┏━━

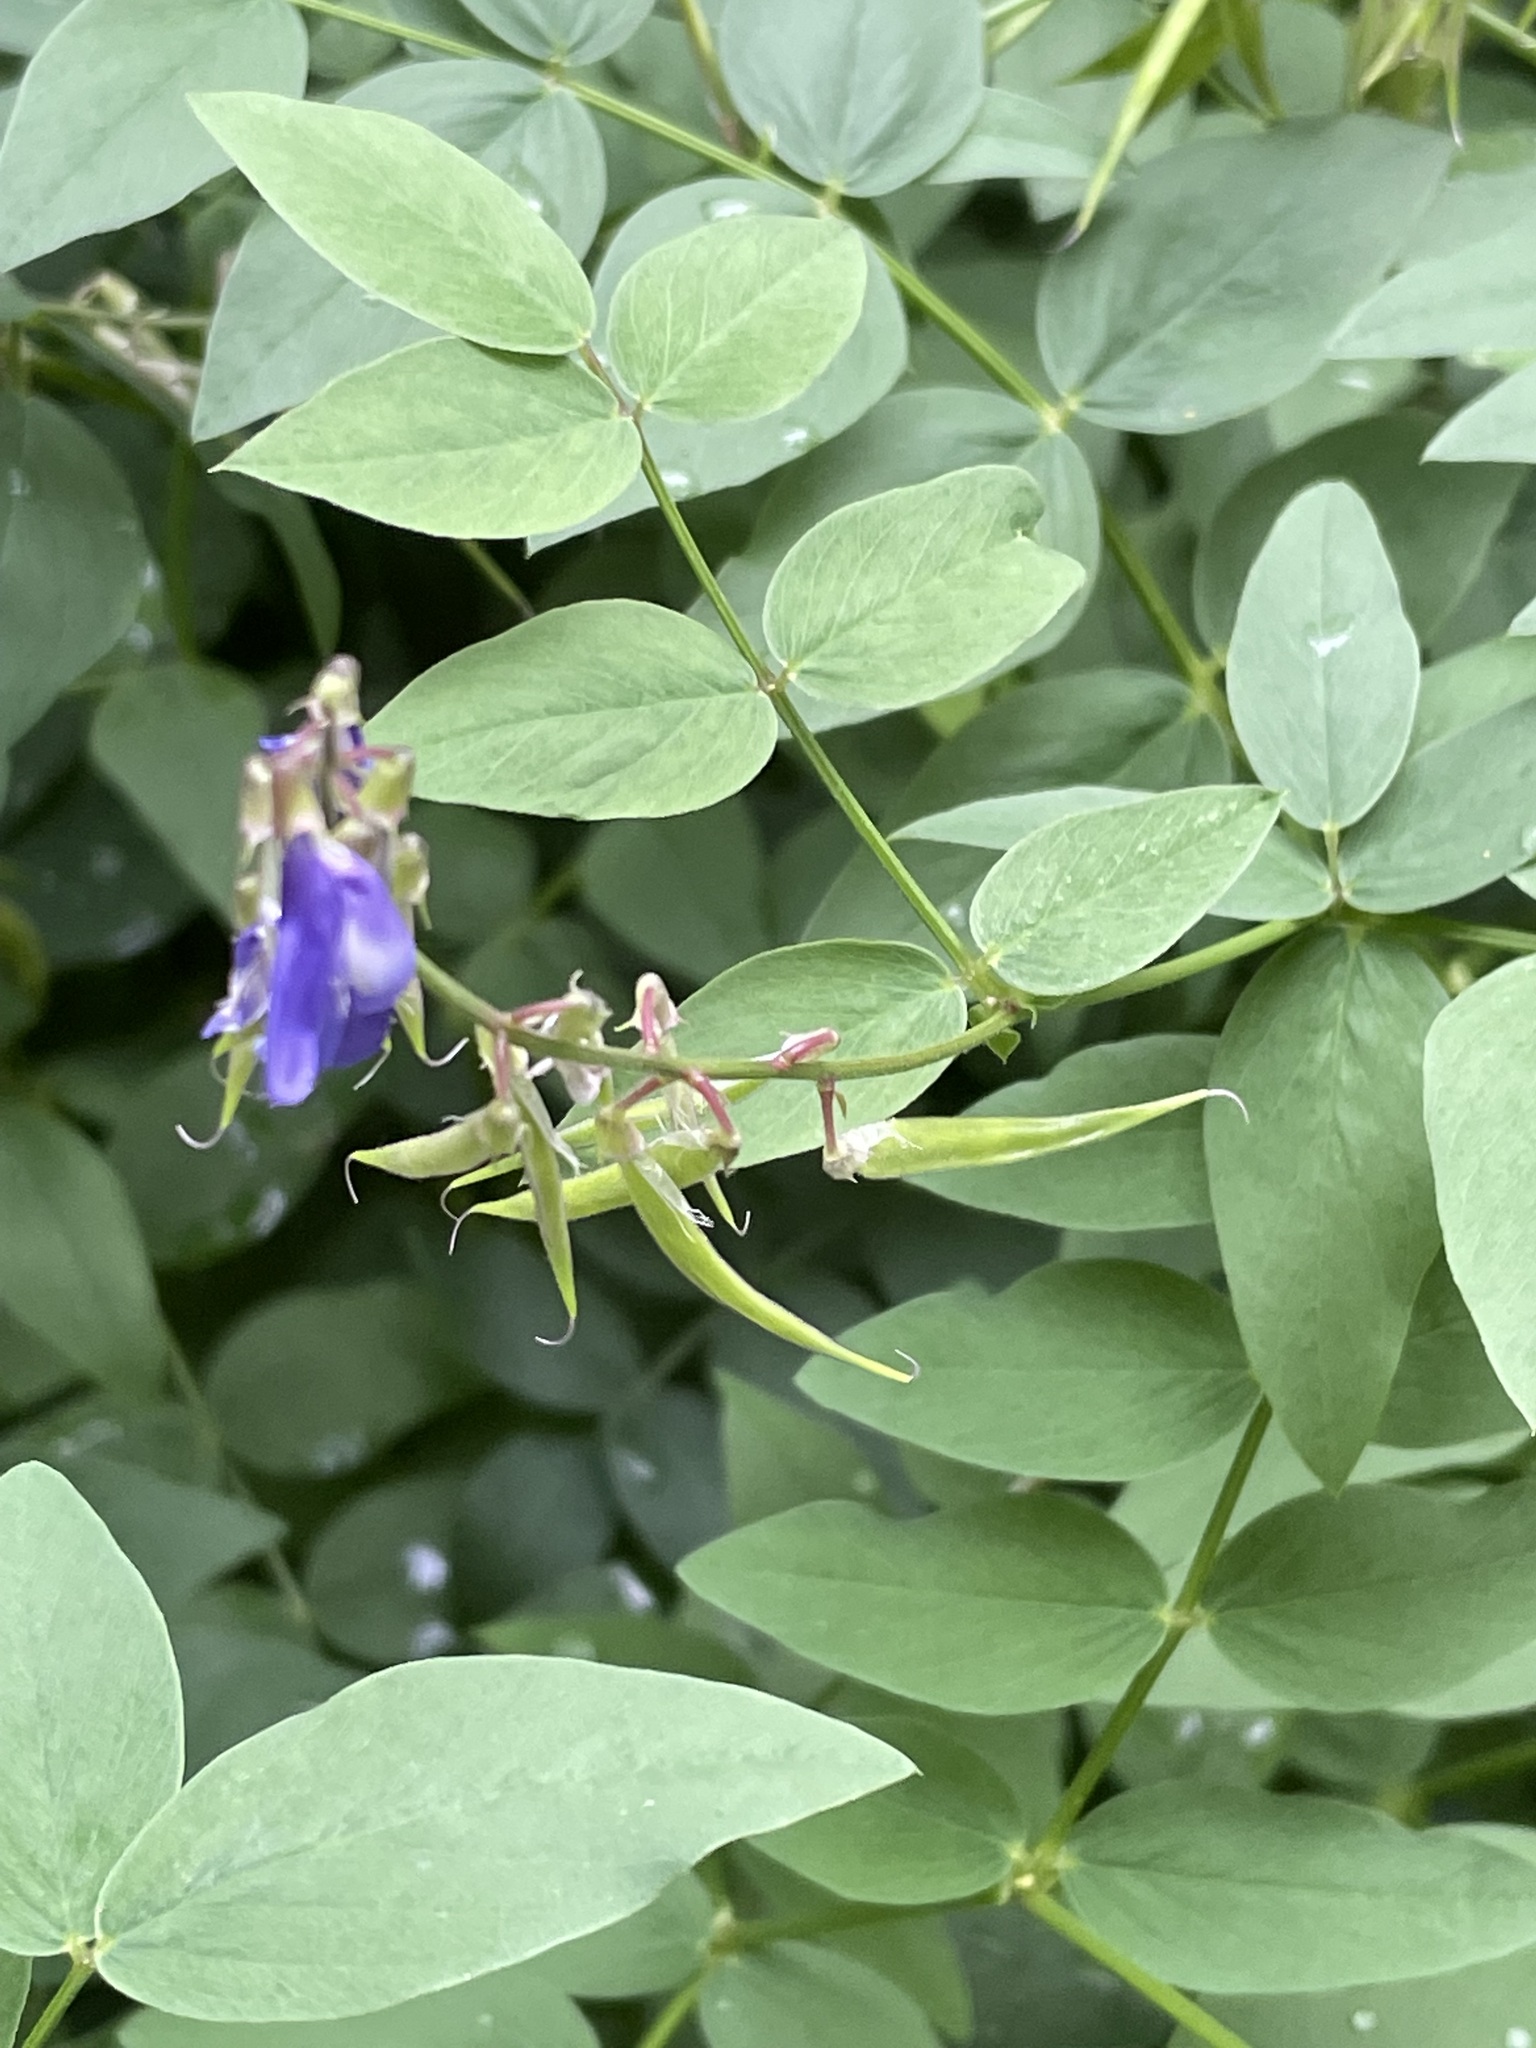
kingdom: Plantae
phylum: Tracheophyta
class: Magnoliopsida
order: Fabales
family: Fabaceae
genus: Galega
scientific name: Galega orientalis
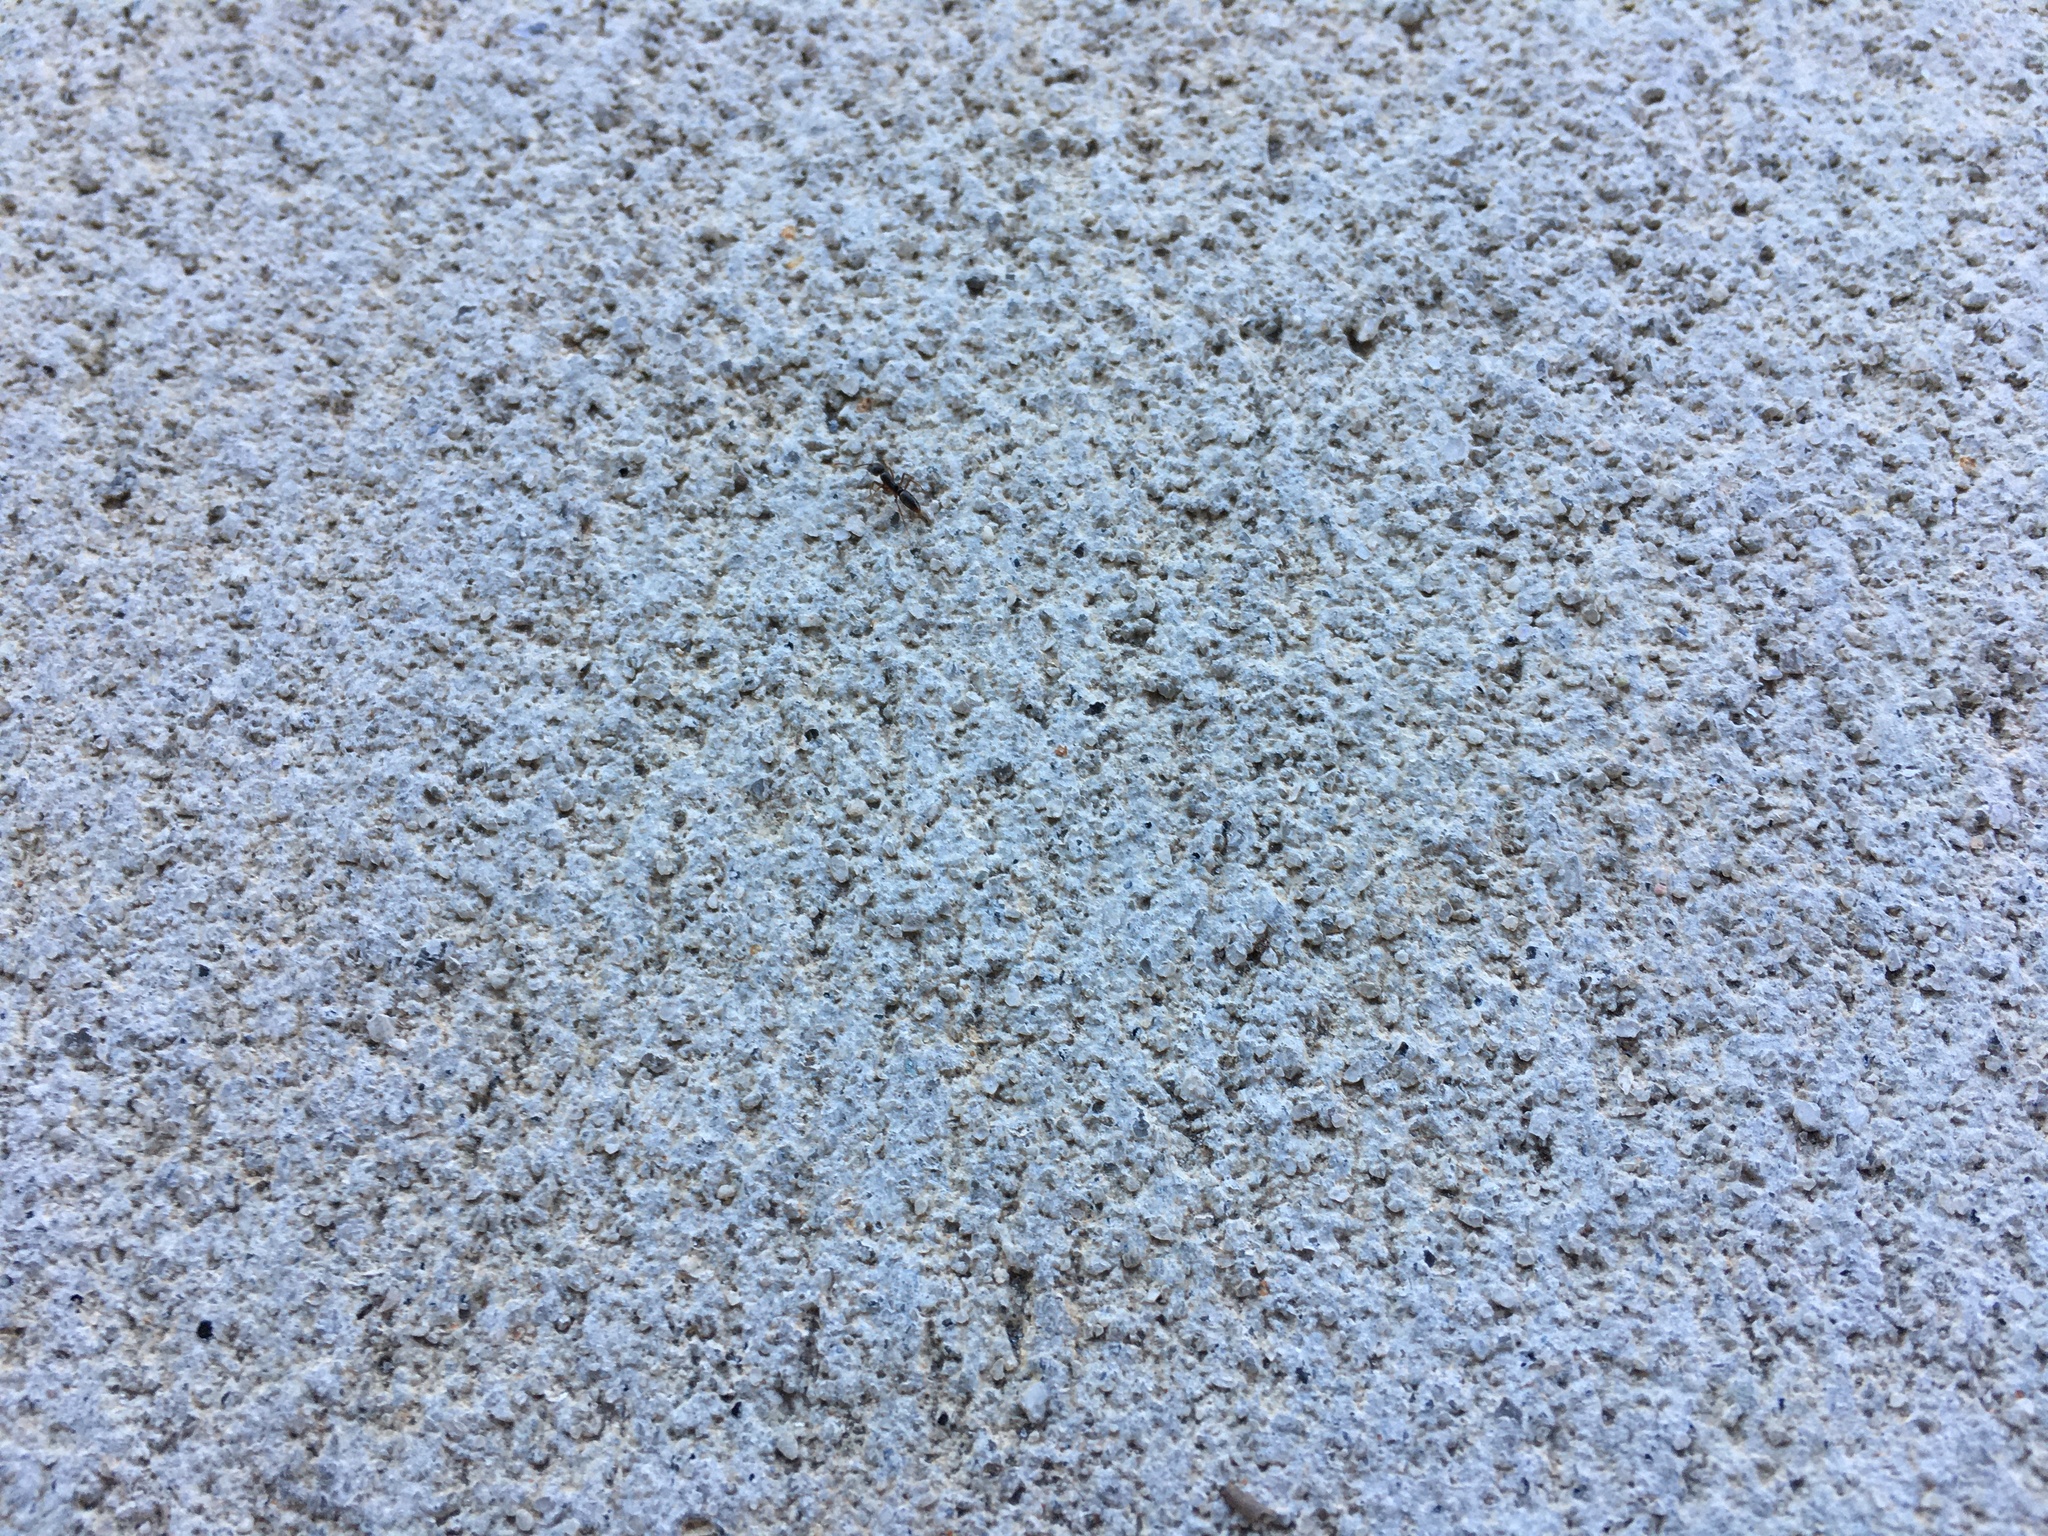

┗━━

[GIVEN TASK]
Retype all of the lines above word for word, omitting the pictures from your answer.

[COMPLETE ANSWER]
kingdom: Plantae
phylum: Tracheophyta
class: Magnoliopsida
order: Fabales
family: Fabaceae
genus: Galega
scientific name: Galega orientalis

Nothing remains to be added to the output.